Die Sorge, bei den eigenen Nachhaltigkeitsfonds des "Green Washings" bezichtigt zu werden, lässt bei vielen Fondsmanagern die Alarmglocken schrillen und sorgt für hohe Nachfrage nach rechtlicher Expertise auf diesem Gebiet. Darauf spezialisierte Juristen haben jedenfalls viel Arbeit.

© flashpics / stock.adobe.com

Seit im März Regeln der Europäischen Union in Kraft traten, die die Berichterstattung von Finanzfirmen zu Umwelt- und Klimathemen detailliert vorschreiben, klingeln bei Experten wie Lucian Firth von der Londoner Kanzlei Simmons & Simmons die Telefone. Die Verordnung über nachhaltigkeitsbezogene Offenlegungspflichten im Finanzdienstleistungssektor - meist mit der englischen Abkürzung SFDR bezeichnet - stellt sich für Firths Klienten von New York bis Hongkong als Anti-Greenwashing-Initiative mit globalen Folgen heraus.

Große Auswirkungen
SFDR hat einen „langen Arm“, sagt Firth. Er reicht tief in den 35-Billionen-Dollar-Markt für ESG-Investitionsprodukte. Firth empfiehlt auch Kunden mit Sitz außerhalb Europas, dass sie “SFDR-Offenlegungen für Fonds vornehmen müssen”, wenn ihr Marketingmaterial auf Europa abzielt. Aber selbst Firmen, die ganz außerhalb der Reichweite der SFDR liegen, beginnen, sich an die Verordnung zu halten, berichtet er.
====================
Aufgaben -
1. Wiederholen Sie den Wortlaut der Quelle von „Große Auswirkungen“ bis „halten, berichtet er.“ ohne jede Änderung.
2. Nennen Sie alle Ausdrücke, die in der Quelle in Anführungszeichen stehen.
Stützen Sie sich ausschließlich auf die Quelle.
====================
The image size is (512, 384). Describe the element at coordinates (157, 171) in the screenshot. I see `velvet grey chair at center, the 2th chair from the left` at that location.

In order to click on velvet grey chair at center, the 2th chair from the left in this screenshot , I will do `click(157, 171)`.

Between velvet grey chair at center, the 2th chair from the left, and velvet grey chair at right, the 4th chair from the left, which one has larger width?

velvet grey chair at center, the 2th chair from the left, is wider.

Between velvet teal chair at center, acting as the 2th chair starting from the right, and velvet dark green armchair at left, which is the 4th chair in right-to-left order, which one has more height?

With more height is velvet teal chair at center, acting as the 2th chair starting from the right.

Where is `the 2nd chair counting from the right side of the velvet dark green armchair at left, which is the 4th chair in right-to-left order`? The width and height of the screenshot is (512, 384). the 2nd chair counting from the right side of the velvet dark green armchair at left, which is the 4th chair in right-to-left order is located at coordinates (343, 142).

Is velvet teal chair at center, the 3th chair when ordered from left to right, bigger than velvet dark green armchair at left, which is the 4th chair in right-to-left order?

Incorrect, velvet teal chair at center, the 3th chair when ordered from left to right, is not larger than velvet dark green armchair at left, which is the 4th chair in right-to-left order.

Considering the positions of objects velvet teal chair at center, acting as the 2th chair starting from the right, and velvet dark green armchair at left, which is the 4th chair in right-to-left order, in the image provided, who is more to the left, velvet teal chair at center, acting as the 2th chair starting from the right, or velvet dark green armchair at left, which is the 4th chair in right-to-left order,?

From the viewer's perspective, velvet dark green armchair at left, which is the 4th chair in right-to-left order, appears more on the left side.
====================
Lösungen -
1.
Große Auswirkungen
SFDR hat einen „langen Arm“, sagt Firth. Er reicht tief in den 35-Billionen-Dollar-Markt für ESG-Investitionsprodukte. Firth empfiehlt auch Kunden mit Sitz außerhalb Europas, dass sie “SFDR-Offenlegungen für Fonds vornehmen müssen”, wenn ihr Marketingmaterial auf Europa abzielt. Aber selbst Firmen, die ganz außerhalb der Reichweite der SFDR liegen, beginnen, sich an die Verordnung zu halten, berichtet er.

2.
- Green Washings
- langen Arm
- SFDR-Offenlegungen für Fonds vornehmen müssen